Abstract
In my book, The Subtle Knot. Early Modern English Literature and the Birth of Neuroscience (McGill-Queens University Press, 2018), I argue that in the early modern period, poetic form underpinned and influenced scientific progress, allowing for an important crossing of conceptual borders for the mutual benefit of the advancement of knowledge. Specifically, I am interested in how the language and imagery of seventeenth-century writers and natural philosophers reveals how the age-old struggle between body and soul led to the brain’s emergence as a curiosity in its own right.

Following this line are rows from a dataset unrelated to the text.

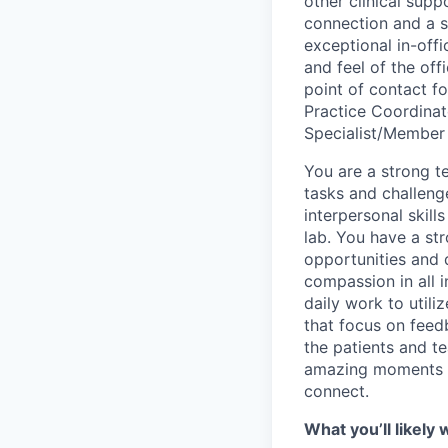
other clinical sup
connection and a st
exceptional in-off
and feel of the off
point of contact f
Practice Coordinat
Specialist/Member 
You are a strong t
tasks and challeng
interpersonal skill
lab. You have a st
opportunities and 
compassion in all 
daily work to utili
that focus on feed
the patients and t
amazing moments f
connect.
What you’ll likely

Investigating the interdisciplinary intersection of the humanities and sciences in the works of authors ranging from William Shakespeare and John Donne to William Harvey, Margaret Cavendish, and Johann Remmelin, I describe how early modernity came to view the brain not simply as grey matter, but as a wealth of other wondrous possibilities – a book in which to read the soul’s writing, a black box to be violently unlocked, a womb to nourish intellectual conception, a creative engine, a subtle knot that traps the soul and thereby makes us human. For seventeenth-century thinkers, I argue, these comparisons were not simply casual metaphors, but integral to early ideas about brain function.

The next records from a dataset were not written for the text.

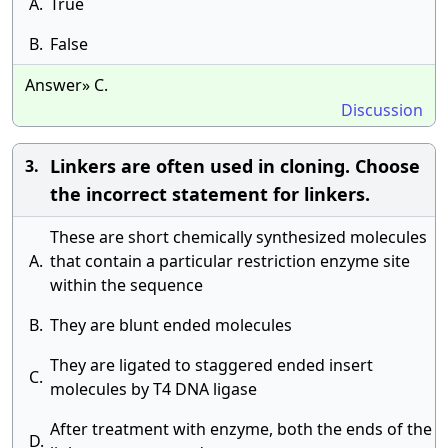
A.
True
B.
False
Answer» C.
Discussion
Linkers are often used in cloning. Choose
3.
the incorrect statement for linkers.
These are short chemically synthesized molecules
A.
that contain a particular restriction enzyme site
within the sequence
B.
They are blunt ended molecules
They are ligated to staggered ended insert
C.
molecules by T4 DNA ligase
After treatment with enzyme, both the ends of the
D.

In many ways, the modern disciplinary boundaries separating science and literature were porous in the early modern period, allowing for connections across field-lines which would eventually lead to some foundational metaphors in modern neuroscience. In demonstrating how the disparate fields of neuroscientific history and literary studies converged, The Subtle Knot weaves the narrative of how the mind came to be identified with the brain.
Bio
Lianne Habinek is the author of The Subtle Knot: Early Modern British Literature and the Birth of Neuroscience (McGill-Queen's University Press, 2018). Her work has appeared in the journals Textual Practice, Shakespeare, and Configurations, as well as in essay collections. She has received fellowships from Wellesley College, Yale University's Medical Library, and the Huntington and Folger Shakespeare Libraries. Her undergraduate work, in literature and in neuroscience, was at the Massachusetts Institute of Technology (USA); her graduate work was at King's College, University, Cambridge (United Kingdom) and Columbia University, USA. Her research interests are in 17th and 18th century British literature and natural philosophy, book history, and the history of (neuro)science. Most recently she was an Assistant Professor at Bard College. During her fellowship at the USIAS (2019-2021) she is affiliated with SEARCH.